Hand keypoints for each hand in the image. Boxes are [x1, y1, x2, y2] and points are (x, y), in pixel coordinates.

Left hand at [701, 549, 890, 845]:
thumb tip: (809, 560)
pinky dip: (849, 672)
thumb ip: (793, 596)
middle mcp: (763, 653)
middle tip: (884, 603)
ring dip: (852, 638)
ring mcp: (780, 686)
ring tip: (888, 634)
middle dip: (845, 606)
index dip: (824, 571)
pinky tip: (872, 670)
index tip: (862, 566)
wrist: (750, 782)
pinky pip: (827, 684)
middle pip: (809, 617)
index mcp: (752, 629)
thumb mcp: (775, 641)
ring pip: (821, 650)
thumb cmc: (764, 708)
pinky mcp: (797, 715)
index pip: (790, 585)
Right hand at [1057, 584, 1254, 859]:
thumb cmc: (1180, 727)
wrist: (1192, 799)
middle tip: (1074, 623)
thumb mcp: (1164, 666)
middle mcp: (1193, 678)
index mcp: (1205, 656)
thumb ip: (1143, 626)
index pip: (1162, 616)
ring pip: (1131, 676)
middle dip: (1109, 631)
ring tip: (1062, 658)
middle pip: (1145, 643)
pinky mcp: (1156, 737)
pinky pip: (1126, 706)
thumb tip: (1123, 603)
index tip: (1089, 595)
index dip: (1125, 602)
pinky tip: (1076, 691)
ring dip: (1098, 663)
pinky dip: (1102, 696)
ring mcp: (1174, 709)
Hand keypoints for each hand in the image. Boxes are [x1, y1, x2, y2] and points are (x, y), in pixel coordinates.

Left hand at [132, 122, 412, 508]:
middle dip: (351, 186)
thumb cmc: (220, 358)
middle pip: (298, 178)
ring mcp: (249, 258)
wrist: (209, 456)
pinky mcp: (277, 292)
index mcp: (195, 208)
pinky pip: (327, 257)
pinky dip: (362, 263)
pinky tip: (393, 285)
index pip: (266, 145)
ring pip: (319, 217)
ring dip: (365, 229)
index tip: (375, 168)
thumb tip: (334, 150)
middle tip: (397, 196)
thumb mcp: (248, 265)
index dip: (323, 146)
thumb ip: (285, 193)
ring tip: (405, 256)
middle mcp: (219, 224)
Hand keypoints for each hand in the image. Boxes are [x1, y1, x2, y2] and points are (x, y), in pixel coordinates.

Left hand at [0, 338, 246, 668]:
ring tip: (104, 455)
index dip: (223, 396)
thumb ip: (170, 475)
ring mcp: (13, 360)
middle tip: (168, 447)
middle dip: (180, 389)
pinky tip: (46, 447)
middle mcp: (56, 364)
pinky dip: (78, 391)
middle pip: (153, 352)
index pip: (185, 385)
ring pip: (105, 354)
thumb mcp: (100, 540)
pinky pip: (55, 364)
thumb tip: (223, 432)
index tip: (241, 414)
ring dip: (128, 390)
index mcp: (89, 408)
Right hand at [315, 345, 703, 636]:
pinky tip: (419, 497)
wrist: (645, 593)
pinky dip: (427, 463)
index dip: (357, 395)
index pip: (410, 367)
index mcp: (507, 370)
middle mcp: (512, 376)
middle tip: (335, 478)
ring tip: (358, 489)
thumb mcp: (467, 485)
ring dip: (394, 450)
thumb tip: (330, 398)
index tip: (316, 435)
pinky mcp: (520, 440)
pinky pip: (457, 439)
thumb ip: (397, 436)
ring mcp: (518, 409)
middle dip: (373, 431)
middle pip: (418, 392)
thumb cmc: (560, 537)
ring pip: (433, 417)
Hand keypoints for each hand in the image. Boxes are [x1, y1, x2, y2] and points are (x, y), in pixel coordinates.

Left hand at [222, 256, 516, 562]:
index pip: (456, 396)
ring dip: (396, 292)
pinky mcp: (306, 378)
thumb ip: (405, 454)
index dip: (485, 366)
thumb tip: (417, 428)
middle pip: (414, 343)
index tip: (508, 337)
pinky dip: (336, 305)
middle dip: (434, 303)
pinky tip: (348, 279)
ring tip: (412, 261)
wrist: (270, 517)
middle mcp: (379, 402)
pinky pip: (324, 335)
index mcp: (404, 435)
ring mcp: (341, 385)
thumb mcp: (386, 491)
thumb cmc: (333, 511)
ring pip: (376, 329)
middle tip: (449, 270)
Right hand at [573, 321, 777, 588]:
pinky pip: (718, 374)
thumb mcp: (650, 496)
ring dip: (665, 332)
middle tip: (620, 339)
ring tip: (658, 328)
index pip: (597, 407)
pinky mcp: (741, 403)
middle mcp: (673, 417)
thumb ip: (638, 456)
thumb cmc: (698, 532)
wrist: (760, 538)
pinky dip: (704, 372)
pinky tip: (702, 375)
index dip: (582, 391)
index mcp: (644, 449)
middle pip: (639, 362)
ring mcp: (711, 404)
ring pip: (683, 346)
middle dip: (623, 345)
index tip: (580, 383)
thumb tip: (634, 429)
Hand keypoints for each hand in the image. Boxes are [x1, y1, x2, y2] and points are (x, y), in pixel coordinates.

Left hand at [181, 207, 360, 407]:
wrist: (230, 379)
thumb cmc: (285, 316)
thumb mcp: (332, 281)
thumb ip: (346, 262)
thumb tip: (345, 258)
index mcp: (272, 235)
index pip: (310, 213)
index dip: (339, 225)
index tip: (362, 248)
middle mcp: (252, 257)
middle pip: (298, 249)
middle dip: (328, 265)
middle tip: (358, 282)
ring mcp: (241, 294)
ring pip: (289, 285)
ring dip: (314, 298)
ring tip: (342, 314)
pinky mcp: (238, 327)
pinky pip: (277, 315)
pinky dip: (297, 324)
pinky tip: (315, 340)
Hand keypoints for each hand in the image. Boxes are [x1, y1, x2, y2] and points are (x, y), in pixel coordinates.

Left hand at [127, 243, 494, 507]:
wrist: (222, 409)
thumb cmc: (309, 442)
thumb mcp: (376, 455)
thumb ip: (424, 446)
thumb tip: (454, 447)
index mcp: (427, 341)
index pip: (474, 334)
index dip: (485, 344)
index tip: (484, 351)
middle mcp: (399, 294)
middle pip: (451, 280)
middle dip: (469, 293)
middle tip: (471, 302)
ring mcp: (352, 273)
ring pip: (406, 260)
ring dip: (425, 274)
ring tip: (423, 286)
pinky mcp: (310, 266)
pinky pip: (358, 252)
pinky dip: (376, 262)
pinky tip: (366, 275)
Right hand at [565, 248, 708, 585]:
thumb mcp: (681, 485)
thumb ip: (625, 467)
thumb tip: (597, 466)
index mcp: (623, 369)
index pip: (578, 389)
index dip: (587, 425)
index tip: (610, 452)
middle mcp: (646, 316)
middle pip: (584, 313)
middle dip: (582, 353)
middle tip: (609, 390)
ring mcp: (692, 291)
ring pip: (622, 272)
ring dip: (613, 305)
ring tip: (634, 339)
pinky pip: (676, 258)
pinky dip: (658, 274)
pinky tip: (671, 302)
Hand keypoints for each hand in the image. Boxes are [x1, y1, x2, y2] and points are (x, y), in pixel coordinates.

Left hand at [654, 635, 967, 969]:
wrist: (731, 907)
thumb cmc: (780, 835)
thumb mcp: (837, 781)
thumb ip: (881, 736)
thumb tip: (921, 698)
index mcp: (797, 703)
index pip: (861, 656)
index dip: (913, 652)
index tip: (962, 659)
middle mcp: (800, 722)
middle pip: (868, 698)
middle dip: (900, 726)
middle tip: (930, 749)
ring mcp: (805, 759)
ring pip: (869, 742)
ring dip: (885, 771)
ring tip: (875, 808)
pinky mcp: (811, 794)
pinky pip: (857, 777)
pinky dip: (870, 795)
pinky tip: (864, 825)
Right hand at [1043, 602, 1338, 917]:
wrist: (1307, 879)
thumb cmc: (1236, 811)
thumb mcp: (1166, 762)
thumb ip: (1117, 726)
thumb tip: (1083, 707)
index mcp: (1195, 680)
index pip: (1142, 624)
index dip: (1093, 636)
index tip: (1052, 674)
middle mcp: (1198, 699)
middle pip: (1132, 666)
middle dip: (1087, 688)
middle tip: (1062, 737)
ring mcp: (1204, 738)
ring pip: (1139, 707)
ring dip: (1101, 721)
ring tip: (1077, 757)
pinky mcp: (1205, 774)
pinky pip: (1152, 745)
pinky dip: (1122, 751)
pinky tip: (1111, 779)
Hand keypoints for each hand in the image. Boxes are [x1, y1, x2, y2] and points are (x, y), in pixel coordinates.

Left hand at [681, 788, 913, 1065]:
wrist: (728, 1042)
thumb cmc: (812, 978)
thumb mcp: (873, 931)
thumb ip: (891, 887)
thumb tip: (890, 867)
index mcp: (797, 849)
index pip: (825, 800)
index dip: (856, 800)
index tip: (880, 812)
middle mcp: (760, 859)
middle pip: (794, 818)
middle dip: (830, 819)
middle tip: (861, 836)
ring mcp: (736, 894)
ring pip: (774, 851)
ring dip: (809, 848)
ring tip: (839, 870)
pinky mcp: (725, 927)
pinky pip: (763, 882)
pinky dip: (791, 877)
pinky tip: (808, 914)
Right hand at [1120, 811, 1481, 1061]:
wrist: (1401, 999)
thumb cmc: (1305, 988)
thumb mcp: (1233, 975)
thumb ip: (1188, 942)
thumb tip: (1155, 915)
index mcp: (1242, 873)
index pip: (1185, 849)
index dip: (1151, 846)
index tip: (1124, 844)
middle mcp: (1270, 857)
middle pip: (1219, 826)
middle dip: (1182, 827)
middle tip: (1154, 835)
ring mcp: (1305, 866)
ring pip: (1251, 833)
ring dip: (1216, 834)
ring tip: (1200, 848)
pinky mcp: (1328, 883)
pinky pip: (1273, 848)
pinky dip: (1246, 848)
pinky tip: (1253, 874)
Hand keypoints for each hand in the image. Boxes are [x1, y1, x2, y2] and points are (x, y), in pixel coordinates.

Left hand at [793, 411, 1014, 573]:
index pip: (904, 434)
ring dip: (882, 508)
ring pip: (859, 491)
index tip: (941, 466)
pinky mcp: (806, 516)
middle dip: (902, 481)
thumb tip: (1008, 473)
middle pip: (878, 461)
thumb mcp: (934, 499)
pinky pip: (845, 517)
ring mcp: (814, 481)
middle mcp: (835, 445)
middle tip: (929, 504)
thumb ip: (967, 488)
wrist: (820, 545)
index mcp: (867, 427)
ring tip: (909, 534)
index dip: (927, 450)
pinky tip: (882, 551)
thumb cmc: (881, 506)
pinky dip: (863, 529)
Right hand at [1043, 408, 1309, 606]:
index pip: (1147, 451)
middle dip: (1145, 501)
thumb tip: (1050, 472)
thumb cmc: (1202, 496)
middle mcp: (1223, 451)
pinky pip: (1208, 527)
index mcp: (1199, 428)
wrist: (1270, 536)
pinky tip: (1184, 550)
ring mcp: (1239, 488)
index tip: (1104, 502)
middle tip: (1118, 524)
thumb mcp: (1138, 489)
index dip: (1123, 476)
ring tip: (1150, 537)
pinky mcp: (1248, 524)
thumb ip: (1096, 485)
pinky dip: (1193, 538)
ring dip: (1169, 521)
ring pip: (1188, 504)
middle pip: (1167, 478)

> _What to do_: Search the data for "Left". Copy each line that has it.

> _Answer section_:
Left hand at [701, 549, 890, 845]:
Left hand at [132, 122, 412, 508]:
Left hand at [0, 338, 246, 668]:
Left hand at [222, 256, 516, 562]:
Left hand at [181, 207, 360, 407]:
Left hand at [127, 243, 494, 507]:
Left hand at [654, 635, 967, 969]:
Left hand at [681, 788, 913, 1065]:
Left hand at [793, 411, 1014, 573]:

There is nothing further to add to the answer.